Cloud computing

Professeure émérite en Sciences de l’Information, Communication de l’Université Paris 8. Titulaire de la Chaire UNESCO ITEN (Innovation, Transmission, Edition Numériques)

Le cloud computing est une configuration informatique qui consiste en l’utilisation de programmes et de données stockés sur des serveurs distants. Le cloud computing permet de résoudre les problèmes techniques de gestion du matériel.

On distingue plusieurs types de cloud computing selon les fonctionnalités proposées à l’utilisateur. Le Software as a service fournit à l’utilisateur des logiciels utilisables en ligne. C’est le modèle du nouveau système d’exploitation de Google®: Chrome OS®. Le Plateform as a Service permet à l’utilisateur de gérer et d’installer lui-même ses applications sous couvert d’une compatibilité du système. Le système d’application de Facebook® repose sur ce principe. L’Infrastructure as a Service qui permet à l’utilisateur une liberté presque totale sur le système dans le stockage, le réseau, l’environnement applicatif et le système d’exploitation.

L’origine du terme cloud computing fait référence au tissu de serveurs, non identifiables spatialement, sur lequel repose cette technologie.

Le cloud computing est une solution technique particulièrement adaptée aux petites entreprises pour lesquelles un support technique interne de l’infrastructure informatique est difficile à prendre en charge.

Le flou afférent à l’emplacement et à l’utilisation des données stockées par les services de cloud computing alimente de nombreuses polémiques autour de la protection de la vie privée et de la sécurisation des données.
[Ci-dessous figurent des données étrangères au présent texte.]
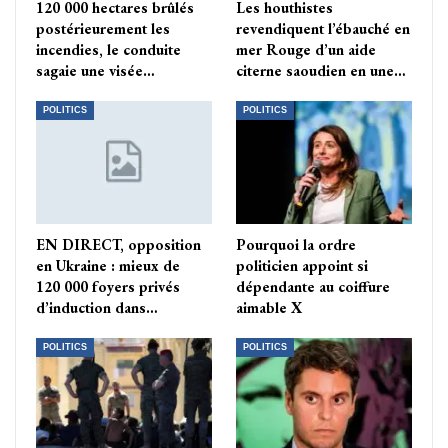
120 000 hectares brûlés
Les houthistes
postérieurement les
revendiquent l’ébauché en
incendies, le conduite
mer Rouge d’un aide
sagaie une visée…
citerne saoudien en une…
POLITICS
POLITICS
EN DIRECT, opposition
Pourquoi la ordre
en Ukraine : mieux de
politicien appoint si
120 000 foyers privés
dépendante au coiffure
d’induction dans…
aimable X
POLITICS
POLITICS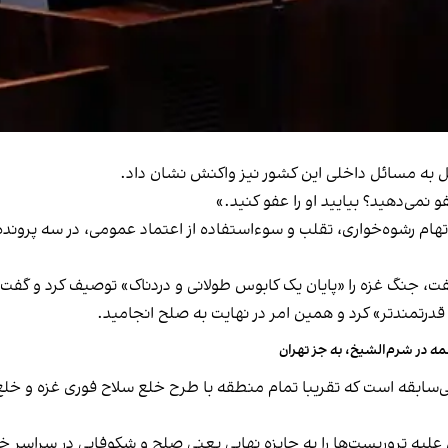
یل به مسائل داخلی این کشور نیز واکنش نشان داد.
 نمی‌دهید؟ بیایید او را عفو کنید.»
ت، جنگ غزه را «پایان یک کابوس طولانی و دردناک» توصیف کرد و گفت
و قدرتمندتر» کرد و همین امر در نهایت به صلح انجامید.
ه در شرم‌الشیخ، به جز تهران
سابقه است که تقریبا تمام منطقه با طرح خلع سلاح فوری غزه و خلع
علیه تروریست‌ها را به جایزه نهایی یعنی صلح و شکوفایی در سراسر خا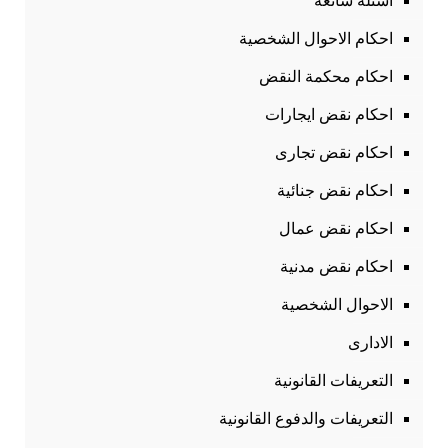
أسئلة شائعة
احكام الاحوال الشخصية
احكام محكمة النقض
احكام نقض ايجارات
احكام نقض تجارى
احكام نقض جنائية
احكام نقض عمال
احكام نقض مدنية
الاحوال الشخصية
الادارى
التعريفات القانونية
التعريفات والدفوع القانونية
Ce stockage de données dans le cloud peut être opéré par des fournisseurs de services d’une nationalité différente de l’entreprise exportant ces données et le stockage physique des données peut aussi être réalisé dans un pays différent.
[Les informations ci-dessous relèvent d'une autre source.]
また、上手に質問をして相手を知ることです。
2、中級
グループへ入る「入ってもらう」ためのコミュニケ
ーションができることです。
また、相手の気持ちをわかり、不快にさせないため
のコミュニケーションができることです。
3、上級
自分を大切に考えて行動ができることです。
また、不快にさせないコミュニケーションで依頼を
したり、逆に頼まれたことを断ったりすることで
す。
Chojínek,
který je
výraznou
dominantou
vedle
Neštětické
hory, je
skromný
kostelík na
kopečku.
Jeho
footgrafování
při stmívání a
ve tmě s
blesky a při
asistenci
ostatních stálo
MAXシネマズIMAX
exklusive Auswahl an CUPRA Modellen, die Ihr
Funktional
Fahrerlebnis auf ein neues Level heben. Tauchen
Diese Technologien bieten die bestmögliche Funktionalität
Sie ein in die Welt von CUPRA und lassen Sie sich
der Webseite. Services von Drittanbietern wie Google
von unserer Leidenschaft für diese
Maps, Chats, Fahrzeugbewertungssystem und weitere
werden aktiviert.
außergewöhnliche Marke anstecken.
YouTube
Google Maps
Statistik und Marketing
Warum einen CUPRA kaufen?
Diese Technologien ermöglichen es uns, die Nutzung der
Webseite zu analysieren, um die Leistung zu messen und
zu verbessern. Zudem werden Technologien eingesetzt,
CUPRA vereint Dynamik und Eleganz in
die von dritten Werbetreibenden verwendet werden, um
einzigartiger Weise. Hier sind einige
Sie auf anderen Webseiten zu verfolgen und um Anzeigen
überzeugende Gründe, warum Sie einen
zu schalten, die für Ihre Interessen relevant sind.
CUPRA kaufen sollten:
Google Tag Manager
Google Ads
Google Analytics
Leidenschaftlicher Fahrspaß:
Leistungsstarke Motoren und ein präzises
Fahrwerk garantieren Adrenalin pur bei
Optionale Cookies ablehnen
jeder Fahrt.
Les niveaux de protection de données personnelles n’étant pas les mêmes dans tous les systèmes juridiques, le pays d’où proviennent les données met généralement des barrières au transfert de données vers un pays moins protecteur. L’utilisateur ou le client acceptant de transmettre ses données selon un contrat régi par une législation spécifique se voit protégé contre les usages de ses données dépassant ce qu’il aura accepté dans le contrat et ce qui est prévu dans la loi nationale gouvernant le contrat.

Le consommateur, partie faible, se retrouve dans une situation originale, en début de chaîne contractuelle, détenteur initial de ses données personnelles. Il peut accorder à une entreprise le droit de les stocker et de les traiter selon des conditions contractuelles encadrées par des obligations légales. Dans certains systèmes juridiques, l’entreprise cocontractante ne pourra alors transférer ses données à un tiers hébergeur de données que si l’utilisateur initial lui en avait expressément accordé le droit. Par ailleurs, même si le transfert transfrontalier a été contractuellement accepté, la loi protectrice du pays d’origine des données peut le restreindre.

Il convient aussi de noter que pour des données sensibles, notamment les données de santé ou les données comptables, certaines législations interdisent qu’elles soient conservées dans un autre pays que le pays source.